Tasks -
**1)** Answer these about the forum thread on the crankcase vent tube:
(a) What does the first post say hot air reduces?
(b) Where would bump530 rather have the vent?
(c) What did phreebsd feel with a finger over the hole from the vent tube?
**2)** Reproduce everything in the forum thread on the crankcase vent tube from "## bump530 (Jan" down to "taking a look.".
**3)** Pick up the forum thread on the crankcase vent tube and carry it on past its final line.

Text block -
Yea but I think that if you run the tube all the way to the pod than the oil and air will naturally seperate and the oil will drain down and the crankcase will breathe. The hose is too long for the air to stay under the oil and keep pushing it.

Also don't forget hot air reduces hp. This vent tube may not reduce it much but we spend alot of money trying to pick up 1 hp here and 2 hp there.


----------



## bump530 (Jan 5, 2009)

yeah i know hot air reduces, but i would rather have my vent inside my airbox. ur more likely to get water in your oil with the vent outside the airbox. clark is living proof lmfao


----------



## phreebsd (Dec 16, 2004)

Now that i think about it, when i took off the airbox lid and filter i put my finger over the hole from the vent tube it was blowing. if that's the case wheres the entry point for the air to begin with. 
Dangit. when i get home im taking a look. 
i have to know positively is it sucking or blowing.

Excerpted data -
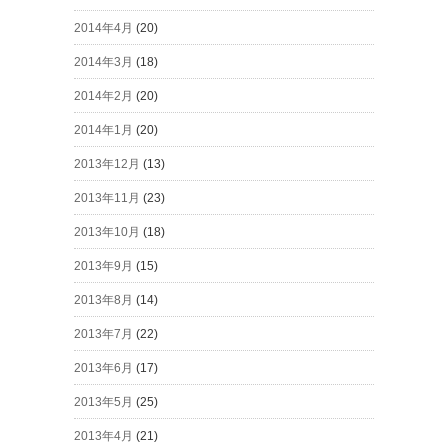
2014年4月
(20)
2014年3月
(18)
2014年2月
(20)
2014年1月
(20)
2013年12月
(13)
2013年11月
(23)
2013年10月
(18)
2013年9月
(15)
2013年8月
(14)
2013年7月
(22)
2013年6月
(17)
2013年5月
(25)
2013年4月
(21)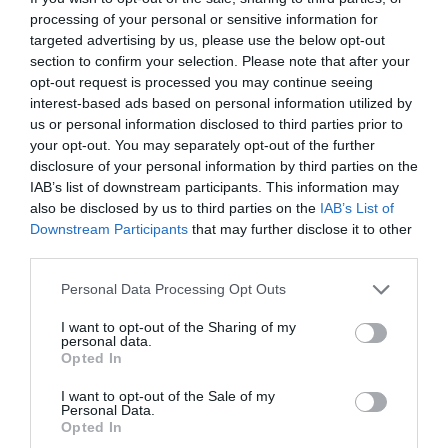
processing of your personal or sensitive information for
targeted advertising by us, please use the below opt-out
section to confirm your selection. Please note that after your
opt-out request is processed you may continue seeing
interest-based ads based on personal information utilized by
us or personal information disclosed to third parties prior to
your opt-out. You may separately opt-out of the further
disclosure of your personal information by third parties on the
IAB’s list of downstream participants. This information may
also be disclosed by us to third parties on the
IAB’s List of
Downstream Participants
that may further disclose it to other
third parties.
Addio Mary, malgrado «la diffidenza che fece esitare»
Please note that this website/app uses one or more Google
Personal Data Processing Opt Outs
services and may gather and store information including but
28 Luglio 2026
not limited to your visit or usage behaviour. You may click to
I want to opt-out of the Sharing of my
personal data.
grant or deny consent to Google and its third-party tags to
Opted In
use your data for below specified purposes in below Google
consent section.
I want to opt-out of the Sale of my
Personal Data.
Opted In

Expected outputs -
**1)**
(a) Horsepower (hp).
(b) Inside the airbox.
(c) It was blowing.

**2)**
## bump530 (Jan 5, 2009)

yeah i know hot air reduces, but i would rather have my vent inside my airbox. ur more likely to get water in your oil with the vent outside the airbox. clark is living proof lmfao


----------



## phreebsd (Dec 16, 2004)

Now that i think about it, when i took off the airbox lid and filter i put my finger over the hole from the vent tube it was blowing. if that's the case wheres the entry point for the air to begin with. 
Dangit. when i get home im taking a look.

**3)**
i was lookin at yer pics Head..
whre does that vent run? into that black tube there?


----------



## HeadC1 (Feb 11, 2009)

Ha when I was looking at it this morning I didn't even think about it being solid from that black tube over to the where the vent line is coming down. It may be, but I'm not sure what it does there. I wish I had one open to look at right now, as long as it aint mine.


----------



## phreebsd (Dec 16, 2004)

I suspect that chamber is a "Separation area" to give the oil a way to fall from the air and not be sucked up with it.


----------



## HeadC1 (Feb 11, 2009)

Here's the pic from the manual of the engine lubrication system. It doesn't give us much on that chamber.


----------



## bump530 (Jan 5, 2009)

phreebsd said:


> I suspect that chamber is a "Separation area" to give the oil a way to fall from the air and not be sucked up with it.


it does a great job of that too huh? lmfao. thereis also a screen down at the bottom side of that black tube if im not mistaken. wish i had take more pics now lol.

but i know that vent is def blowing. now im not sayin that there isnt a suction of some sort created at times but there vent is def blowing.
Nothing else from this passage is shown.